Last month Judge Chen, ruling on a supplemental class motion and other briefs, certified a subclass of Uber drivers to pursue both the tips claim and an expense reimbursement claim for vehicle-related and phone expenses consisting of
All UberBlack, UberX, and UberSUV drivers who have driven for Uber in the state of California at any time since August 16, 2009, and meet all the following requirements: (1) who signed up to drive directly with Uber or an Uber subsidiary under their individual name, and (2) are/were paid by Uber or an Uber subsidiary directly and in their individual name, and (3) electronically accepted any contract with Uber or one of Uber’s subsidiaries which contain the notice and opt-out provisions previously ordered by this Court [e.g., the June 2014, November 2014, or April 2015 agreements], and did not timely opt out of that contract’s arbitration agreement. [“December 9, 2015 Subclass”]
The Court added that the September 1, 2015 Class could also pursue the aforementioned expense reimbursement claim.
So why can Uber drivers who accepted such contracts and did not timely opt out now pursue converted tips (and expense reimbursement) claims? Because the Court, mindful of a recent 9th Circuit arbitration agreement decision, avoided the procedural unconscionability analysis altogether, and instead considered whether components of Uber’s arbitration agreements violate public policy.
The Court examined several of Uber’s 2014 and 2015 driver contracts, specifically a waiver of claims under California’s Private Attorney General Act (“PAGA”), and other arbitration-related language. The Court determined that the PAGA waiver was unenforceable on public policy grounds, notwithstanding an opt-out provision.

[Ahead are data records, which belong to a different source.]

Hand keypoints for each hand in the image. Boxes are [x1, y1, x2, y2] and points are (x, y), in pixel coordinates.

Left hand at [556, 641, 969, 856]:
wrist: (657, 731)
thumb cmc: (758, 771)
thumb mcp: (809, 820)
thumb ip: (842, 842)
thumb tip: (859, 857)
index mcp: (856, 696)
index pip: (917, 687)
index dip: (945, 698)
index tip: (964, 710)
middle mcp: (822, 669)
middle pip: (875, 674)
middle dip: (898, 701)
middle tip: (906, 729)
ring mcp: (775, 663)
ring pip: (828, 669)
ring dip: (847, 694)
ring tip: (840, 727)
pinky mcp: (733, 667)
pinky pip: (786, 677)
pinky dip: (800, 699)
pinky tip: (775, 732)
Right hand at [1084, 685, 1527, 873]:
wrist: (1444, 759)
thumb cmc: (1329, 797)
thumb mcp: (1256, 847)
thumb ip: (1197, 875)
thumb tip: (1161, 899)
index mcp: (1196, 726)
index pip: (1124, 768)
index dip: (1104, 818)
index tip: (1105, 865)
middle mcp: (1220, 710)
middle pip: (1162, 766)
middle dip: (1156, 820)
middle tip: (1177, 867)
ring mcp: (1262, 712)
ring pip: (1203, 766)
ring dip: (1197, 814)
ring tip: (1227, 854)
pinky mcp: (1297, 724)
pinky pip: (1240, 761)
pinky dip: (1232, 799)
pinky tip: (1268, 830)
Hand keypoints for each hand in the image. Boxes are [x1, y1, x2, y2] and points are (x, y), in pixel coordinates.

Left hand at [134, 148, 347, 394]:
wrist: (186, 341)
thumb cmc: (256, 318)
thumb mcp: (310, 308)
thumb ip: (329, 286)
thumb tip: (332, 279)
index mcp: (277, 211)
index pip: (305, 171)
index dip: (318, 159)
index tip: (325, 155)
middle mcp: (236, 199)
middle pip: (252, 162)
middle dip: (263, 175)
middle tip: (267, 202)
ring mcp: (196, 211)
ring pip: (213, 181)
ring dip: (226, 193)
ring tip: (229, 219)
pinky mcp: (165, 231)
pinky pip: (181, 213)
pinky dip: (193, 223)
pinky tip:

Hoping to rescue the arbitration section as a whole, Uber argued the PAGA waiver was severable. Yet Judge Chen found it “impossible to grammatically or linguistically sever the PAGA claims waiver without completely undermining arbitration itself.” Slip Op. at 15. While Uber also pressed for severance under California Civil code section 1599, the Court determined “the arbitration agreement here is not divisible, with the illegal portion being easily separable from the legal portion. The blanket PAGA waiver is instead an integral part of Uber’s goal of requiring individual arbitration of all claims.” Slip Op. at 19.
Uber’s appeal to equity also fell short, given the Court’s determination that “[a]ny driver who reads the arbitration agreement will be misled into believing that they have no right to bring a PAGA claim, as the arbitration agreement not only outright prohibits representative actions, but requires that all disputes be arbitrated on an individual basis.” Slip Op. at 20-21.
This left the Court to conclude that because the “blanket PAGA waiver is unenforceable as a matter of public policy . . . [it] cannot be severed from the remainder of the arbitration agreement. . . . [and] Because the PAGA waiver cannot be severed, the arbitration agreement as a whole is unenforceable.” Slip Op. at 24 (emphasis added). In other words, while plaintiffs did not bring a PAGA suit here, the unenforceable PAGA waiver contained in the driver contract renders the entire arbitration agreement unenforceable, allowing the plaintiffs to pursue their claims here – as a class no less.
I found it interesting that the Court certified a subclass of drivers here who accepted (and did not opt-out of) an agreement that was in part “ordered” by the Court itself (the notice and opt-out provisions). I intend to devote future posts here to decisions involving arbitration clauses, including those that led up to Judge Chen’s certification order here.
In the meantime, as Samuel L. Jackson might put it to a Sharing Economy company that contracts with its service providers, what’s in YOUR arbitration agreement? Will it hold up to judicial scrutiny under applicable federal and state laws? Would it be vulnerable to the same arguments made by the plaintiffs here? Are you going to wait until you’ve been served with a class action complaint before you take a closer look?